_What to do_
Please transcribe exactly, and only, the lines of the data below between the line holding "back to itself." and the line holding "of traversal algorithms.", inclusive.

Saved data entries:
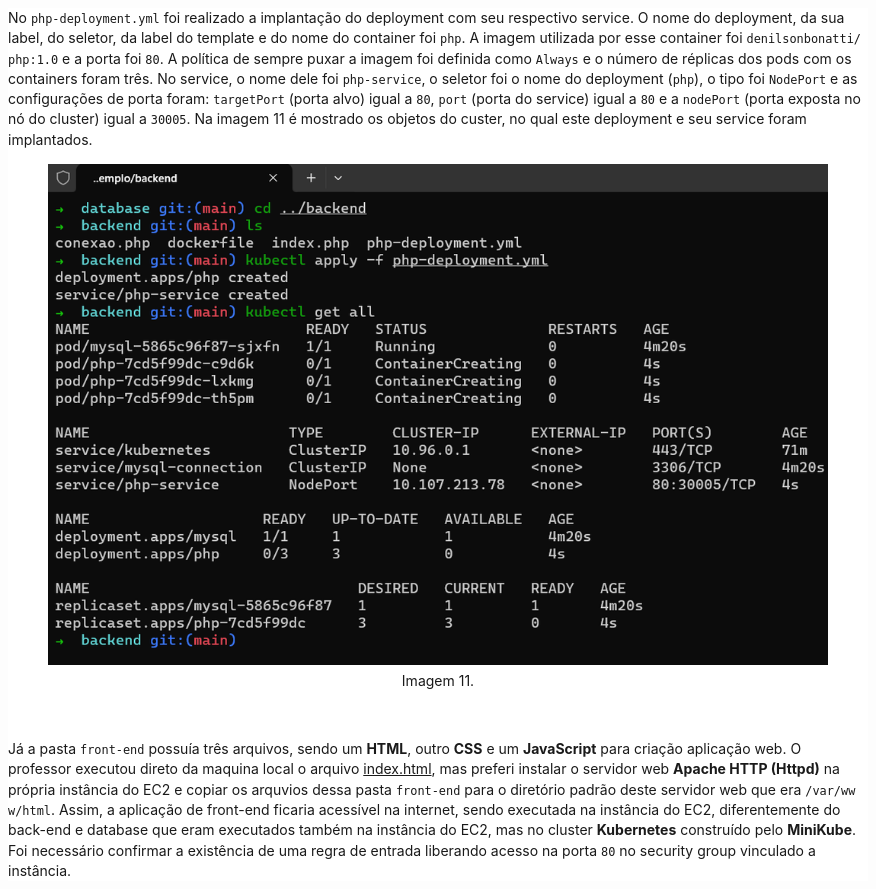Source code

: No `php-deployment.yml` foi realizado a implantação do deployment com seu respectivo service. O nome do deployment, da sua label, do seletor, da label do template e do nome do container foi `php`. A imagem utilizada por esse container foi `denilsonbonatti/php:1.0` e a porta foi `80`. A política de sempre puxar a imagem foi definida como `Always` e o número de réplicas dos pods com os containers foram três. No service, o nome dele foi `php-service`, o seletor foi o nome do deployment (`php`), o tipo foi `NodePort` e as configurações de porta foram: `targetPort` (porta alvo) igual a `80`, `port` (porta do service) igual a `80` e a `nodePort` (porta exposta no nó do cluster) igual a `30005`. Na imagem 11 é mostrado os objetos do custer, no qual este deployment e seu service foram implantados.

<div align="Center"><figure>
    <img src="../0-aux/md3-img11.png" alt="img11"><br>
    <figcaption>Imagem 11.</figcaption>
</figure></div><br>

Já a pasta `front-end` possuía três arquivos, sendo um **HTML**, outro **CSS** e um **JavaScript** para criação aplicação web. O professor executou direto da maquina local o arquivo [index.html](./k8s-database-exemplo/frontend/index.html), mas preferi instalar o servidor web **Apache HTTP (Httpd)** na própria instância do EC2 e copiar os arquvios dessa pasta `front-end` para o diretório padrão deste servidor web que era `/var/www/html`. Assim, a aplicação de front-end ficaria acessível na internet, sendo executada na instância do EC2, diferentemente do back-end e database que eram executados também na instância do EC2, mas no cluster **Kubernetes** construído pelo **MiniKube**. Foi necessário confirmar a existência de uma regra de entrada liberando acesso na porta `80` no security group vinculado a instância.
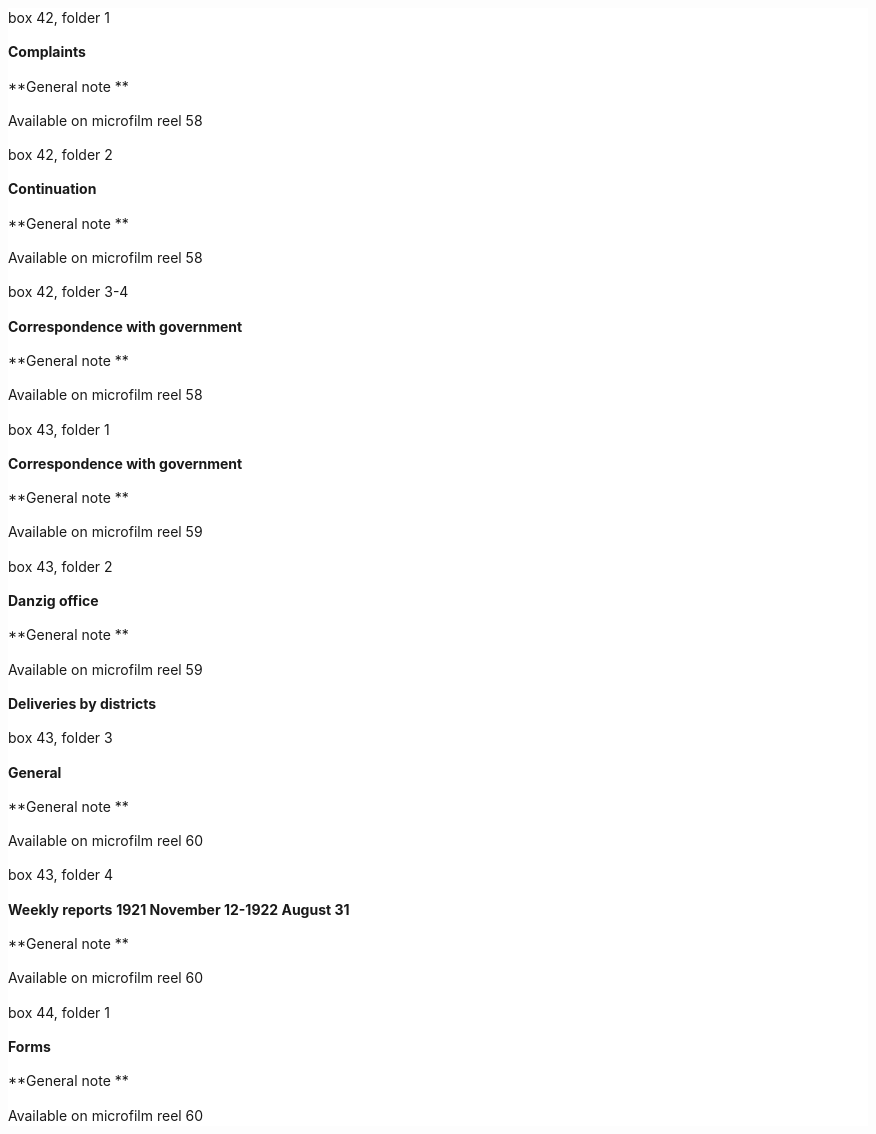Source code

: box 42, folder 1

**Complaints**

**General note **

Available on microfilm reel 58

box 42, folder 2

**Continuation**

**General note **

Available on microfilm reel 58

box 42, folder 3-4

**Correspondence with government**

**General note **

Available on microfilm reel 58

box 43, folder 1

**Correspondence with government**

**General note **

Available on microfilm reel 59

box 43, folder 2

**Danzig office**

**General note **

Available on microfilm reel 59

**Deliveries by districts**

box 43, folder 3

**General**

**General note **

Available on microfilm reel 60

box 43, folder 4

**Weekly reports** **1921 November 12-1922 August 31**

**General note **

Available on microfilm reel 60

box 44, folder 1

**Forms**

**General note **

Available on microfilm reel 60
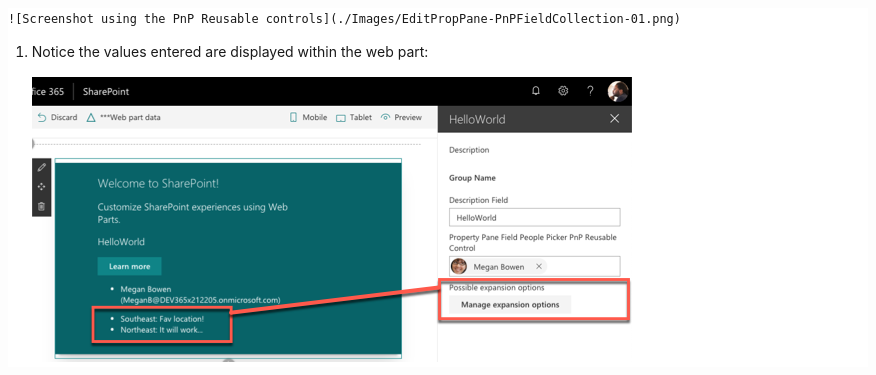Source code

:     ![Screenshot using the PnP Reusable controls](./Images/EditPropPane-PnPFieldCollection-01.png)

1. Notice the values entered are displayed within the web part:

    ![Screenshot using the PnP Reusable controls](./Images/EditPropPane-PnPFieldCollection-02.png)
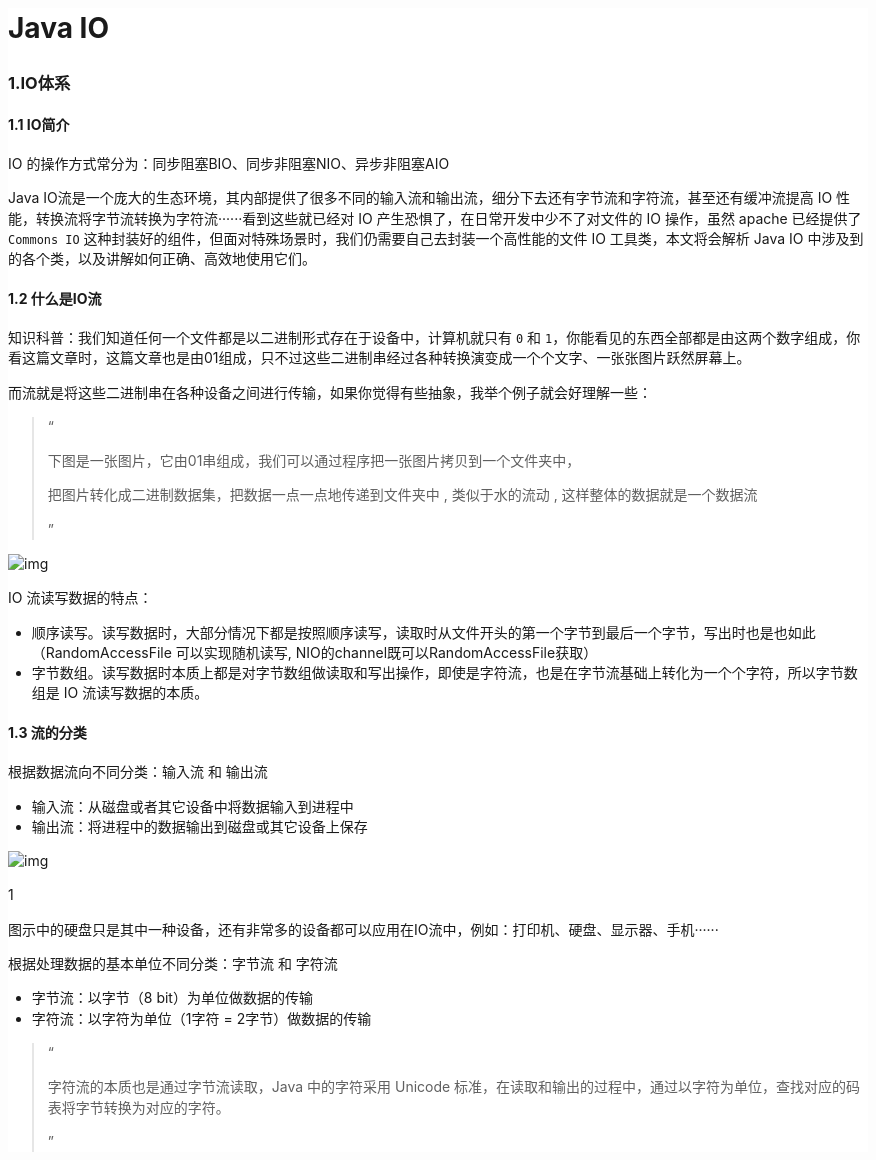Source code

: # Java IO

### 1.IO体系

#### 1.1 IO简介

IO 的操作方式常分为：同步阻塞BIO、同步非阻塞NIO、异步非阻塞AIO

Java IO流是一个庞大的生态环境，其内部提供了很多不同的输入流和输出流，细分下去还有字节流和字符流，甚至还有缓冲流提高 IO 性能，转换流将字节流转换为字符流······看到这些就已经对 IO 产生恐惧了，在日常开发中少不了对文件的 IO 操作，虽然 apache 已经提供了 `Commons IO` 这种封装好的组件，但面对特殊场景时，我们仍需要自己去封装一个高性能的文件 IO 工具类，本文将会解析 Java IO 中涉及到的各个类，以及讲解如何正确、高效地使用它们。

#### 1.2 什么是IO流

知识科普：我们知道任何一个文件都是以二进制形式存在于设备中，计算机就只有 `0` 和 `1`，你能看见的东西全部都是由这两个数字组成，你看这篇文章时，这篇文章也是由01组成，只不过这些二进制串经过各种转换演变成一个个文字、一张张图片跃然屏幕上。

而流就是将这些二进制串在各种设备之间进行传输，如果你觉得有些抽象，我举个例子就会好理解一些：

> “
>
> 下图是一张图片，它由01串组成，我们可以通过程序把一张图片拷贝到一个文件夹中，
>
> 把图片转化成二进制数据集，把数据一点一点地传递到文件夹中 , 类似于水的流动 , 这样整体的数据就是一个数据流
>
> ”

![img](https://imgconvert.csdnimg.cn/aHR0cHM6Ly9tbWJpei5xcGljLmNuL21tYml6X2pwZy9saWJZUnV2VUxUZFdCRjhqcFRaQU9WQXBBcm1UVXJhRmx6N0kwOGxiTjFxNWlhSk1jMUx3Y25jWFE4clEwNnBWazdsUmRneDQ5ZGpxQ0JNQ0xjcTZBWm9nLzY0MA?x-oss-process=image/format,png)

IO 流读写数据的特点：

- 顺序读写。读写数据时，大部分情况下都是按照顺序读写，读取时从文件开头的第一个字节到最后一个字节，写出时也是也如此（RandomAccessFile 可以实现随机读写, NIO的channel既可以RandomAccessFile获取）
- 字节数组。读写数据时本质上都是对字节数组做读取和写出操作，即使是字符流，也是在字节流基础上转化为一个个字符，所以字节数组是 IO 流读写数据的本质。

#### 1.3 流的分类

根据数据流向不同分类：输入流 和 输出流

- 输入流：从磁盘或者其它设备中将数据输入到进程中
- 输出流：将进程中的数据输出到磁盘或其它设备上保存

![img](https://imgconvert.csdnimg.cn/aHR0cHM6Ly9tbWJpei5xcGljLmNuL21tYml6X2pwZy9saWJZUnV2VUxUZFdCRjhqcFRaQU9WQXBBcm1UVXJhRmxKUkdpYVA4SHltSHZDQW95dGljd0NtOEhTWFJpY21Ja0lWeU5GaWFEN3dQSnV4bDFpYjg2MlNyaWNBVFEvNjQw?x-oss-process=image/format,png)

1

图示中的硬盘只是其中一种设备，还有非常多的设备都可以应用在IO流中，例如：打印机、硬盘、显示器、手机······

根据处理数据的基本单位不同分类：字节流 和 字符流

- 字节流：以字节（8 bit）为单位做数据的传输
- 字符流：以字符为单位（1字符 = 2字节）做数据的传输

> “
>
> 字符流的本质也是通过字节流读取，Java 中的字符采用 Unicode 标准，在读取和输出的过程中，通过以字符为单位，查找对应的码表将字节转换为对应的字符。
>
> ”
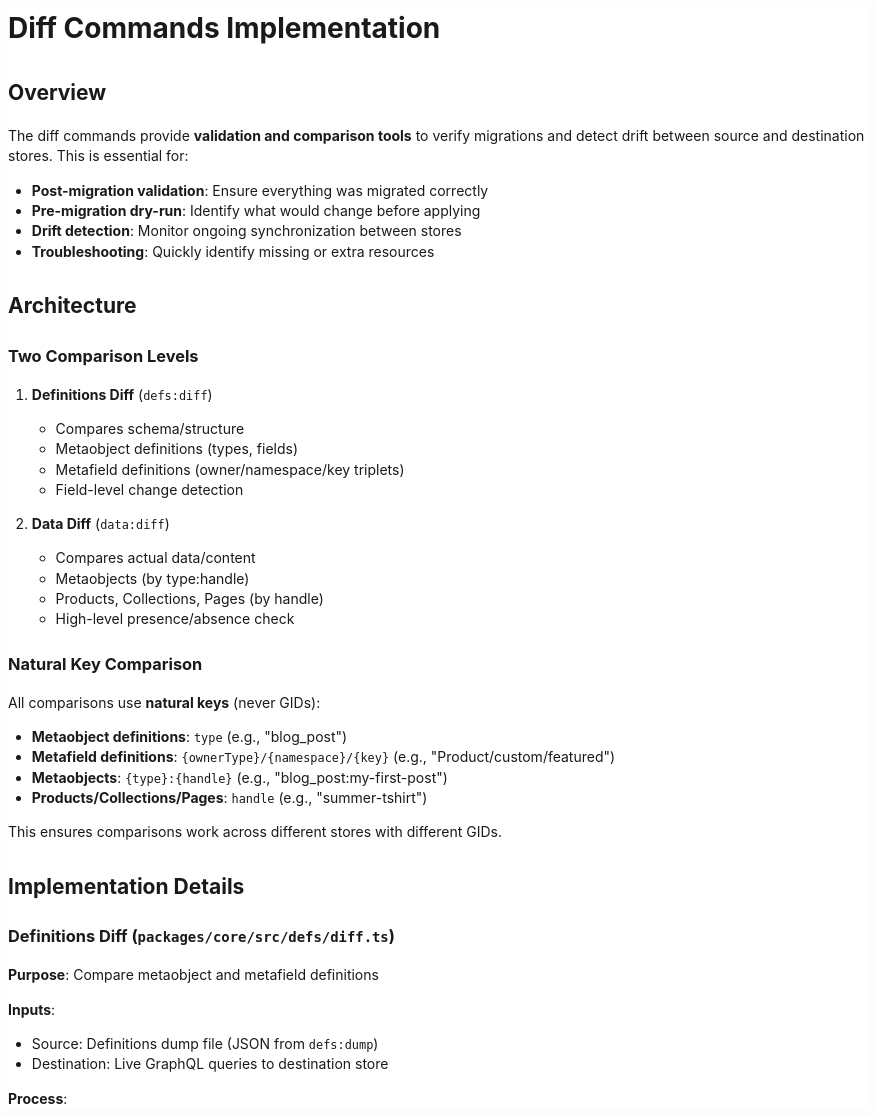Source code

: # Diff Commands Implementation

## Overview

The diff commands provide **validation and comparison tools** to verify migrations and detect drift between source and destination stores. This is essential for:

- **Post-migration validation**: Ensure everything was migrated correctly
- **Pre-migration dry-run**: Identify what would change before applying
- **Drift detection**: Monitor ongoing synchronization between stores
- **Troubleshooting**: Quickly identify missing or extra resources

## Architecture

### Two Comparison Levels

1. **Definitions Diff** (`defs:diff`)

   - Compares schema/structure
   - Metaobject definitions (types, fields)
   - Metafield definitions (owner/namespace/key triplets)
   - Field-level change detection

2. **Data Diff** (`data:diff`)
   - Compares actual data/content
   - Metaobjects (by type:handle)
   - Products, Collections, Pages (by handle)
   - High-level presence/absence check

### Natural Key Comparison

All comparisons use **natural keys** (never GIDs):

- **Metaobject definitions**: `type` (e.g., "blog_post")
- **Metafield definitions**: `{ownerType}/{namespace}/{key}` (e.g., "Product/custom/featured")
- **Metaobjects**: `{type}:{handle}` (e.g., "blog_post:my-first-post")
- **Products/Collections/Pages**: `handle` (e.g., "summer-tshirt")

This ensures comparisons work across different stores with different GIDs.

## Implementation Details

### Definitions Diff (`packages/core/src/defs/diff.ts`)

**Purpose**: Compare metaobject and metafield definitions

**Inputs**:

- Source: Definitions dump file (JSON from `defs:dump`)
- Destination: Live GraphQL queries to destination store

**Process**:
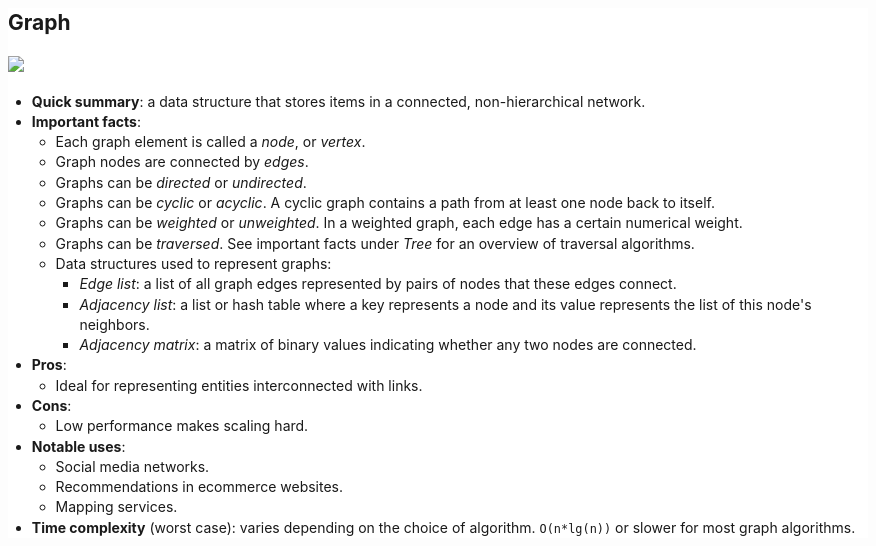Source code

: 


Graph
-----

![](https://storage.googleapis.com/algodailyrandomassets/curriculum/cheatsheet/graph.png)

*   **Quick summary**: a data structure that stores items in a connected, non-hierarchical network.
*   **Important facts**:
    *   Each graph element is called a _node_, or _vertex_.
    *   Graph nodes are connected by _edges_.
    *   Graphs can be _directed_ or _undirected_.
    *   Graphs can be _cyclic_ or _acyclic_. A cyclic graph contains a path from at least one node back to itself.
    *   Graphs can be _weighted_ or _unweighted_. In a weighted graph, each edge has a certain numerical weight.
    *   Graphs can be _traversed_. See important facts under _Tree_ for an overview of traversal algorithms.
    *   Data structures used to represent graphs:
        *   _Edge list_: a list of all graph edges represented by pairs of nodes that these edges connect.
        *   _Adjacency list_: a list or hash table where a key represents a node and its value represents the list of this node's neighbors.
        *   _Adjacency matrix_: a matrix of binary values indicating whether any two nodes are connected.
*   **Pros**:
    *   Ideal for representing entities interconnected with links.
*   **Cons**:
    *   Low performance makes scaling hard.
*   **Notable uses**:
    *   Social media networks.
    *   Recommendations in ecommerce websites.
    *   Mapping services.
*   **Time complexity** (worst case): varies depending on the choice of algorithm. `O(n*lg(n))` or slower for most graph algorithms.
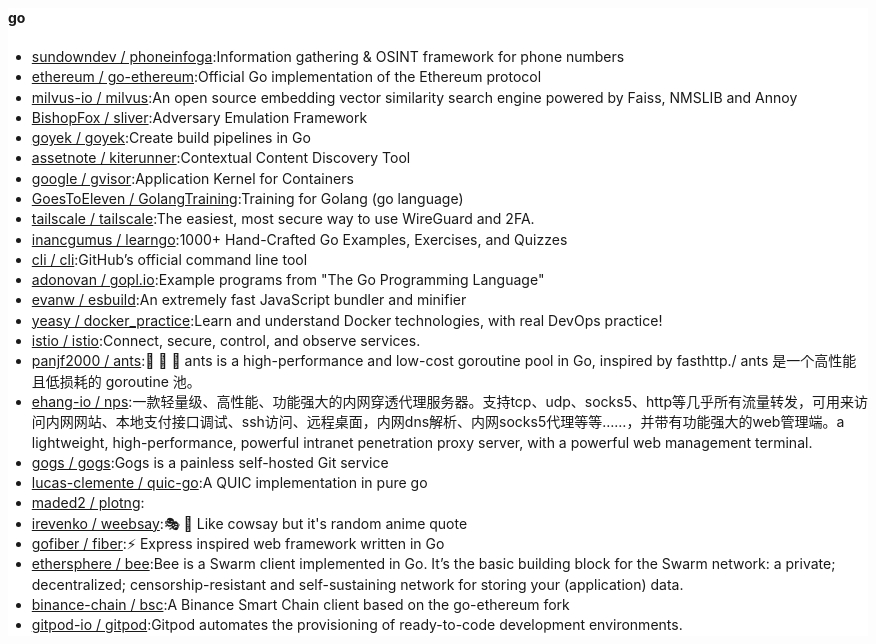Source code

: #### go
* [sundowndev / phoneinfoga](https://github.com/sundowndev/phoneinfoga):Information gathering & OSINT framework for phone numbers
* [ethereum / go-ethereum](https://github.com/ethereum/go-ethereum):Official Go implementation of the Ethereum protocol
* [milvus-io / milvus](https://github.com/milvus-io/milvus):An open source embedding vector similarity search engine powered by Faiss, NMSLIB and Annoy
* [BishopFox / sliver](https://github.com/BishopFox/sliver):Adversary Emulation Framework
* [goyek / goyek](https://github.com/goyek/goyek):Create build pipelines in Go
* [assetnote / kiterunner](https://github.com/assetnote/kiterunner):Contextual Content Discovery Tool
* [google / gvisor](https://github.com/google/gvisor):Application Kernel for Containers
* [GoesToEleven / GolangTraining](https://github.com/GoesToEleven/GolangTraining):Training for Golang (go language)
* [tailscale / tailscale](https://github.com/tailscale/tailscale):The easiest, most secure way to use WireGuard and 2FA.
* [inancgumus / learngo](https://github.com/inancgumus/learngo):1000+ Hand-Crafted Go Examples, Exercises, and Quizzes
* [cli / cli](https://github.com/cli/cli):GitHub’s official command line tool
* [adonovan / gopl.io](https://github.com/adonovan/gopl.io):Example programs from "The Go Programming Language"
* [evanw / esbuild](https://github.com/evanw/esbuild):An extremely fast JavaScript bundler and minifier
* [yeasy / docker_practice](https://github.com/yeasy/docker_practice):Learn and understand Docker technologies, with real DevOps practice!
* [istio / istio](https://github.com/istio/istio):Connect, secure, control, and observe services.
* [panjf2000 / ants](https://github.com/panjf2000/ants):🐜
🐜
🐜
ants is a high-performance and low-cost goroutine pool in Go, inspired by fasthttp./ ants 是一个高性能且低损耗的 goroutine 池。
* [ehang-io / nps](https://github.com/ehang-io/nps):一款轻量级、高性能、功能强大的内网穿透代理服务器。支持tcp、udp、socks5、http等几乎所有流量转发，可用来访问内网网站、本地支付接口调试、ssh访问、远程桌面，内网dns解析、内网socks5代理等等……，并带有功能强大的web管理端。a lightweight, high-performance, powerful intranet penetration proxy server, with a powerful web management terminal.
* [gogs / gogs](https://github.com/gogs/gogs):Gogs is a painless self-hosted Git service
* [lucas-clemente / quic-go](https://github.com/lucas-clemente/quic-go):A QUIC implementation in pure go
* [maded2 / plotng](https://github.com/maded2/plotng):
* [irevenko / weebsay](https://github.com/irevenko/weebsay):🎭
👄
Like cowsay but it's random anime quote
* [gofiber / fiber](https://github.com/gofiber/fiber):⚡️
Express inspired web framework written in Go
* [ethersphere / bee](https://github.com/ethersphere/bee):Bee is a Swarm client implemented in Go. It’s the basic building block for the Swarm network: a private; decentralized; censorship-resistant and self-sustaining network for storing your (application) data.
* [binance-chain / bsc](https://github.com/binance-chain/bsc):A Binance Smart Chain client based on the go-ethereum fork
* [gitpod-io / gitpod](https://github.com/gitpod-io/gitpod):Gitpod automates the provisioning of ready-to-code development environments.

_Written answer_
    *   Graphs can be _cyclic_ or _acyclic_. A cyclic graph contains a path from at least one node back to itself.
    *   Graphs can be _weighted_ or _unweighted_. In a weighted graph, each edge has a certain numerical weight.
    *   Graphs can be _traversed_. See important facts under _Tree_ for an overview of traversal algorithms.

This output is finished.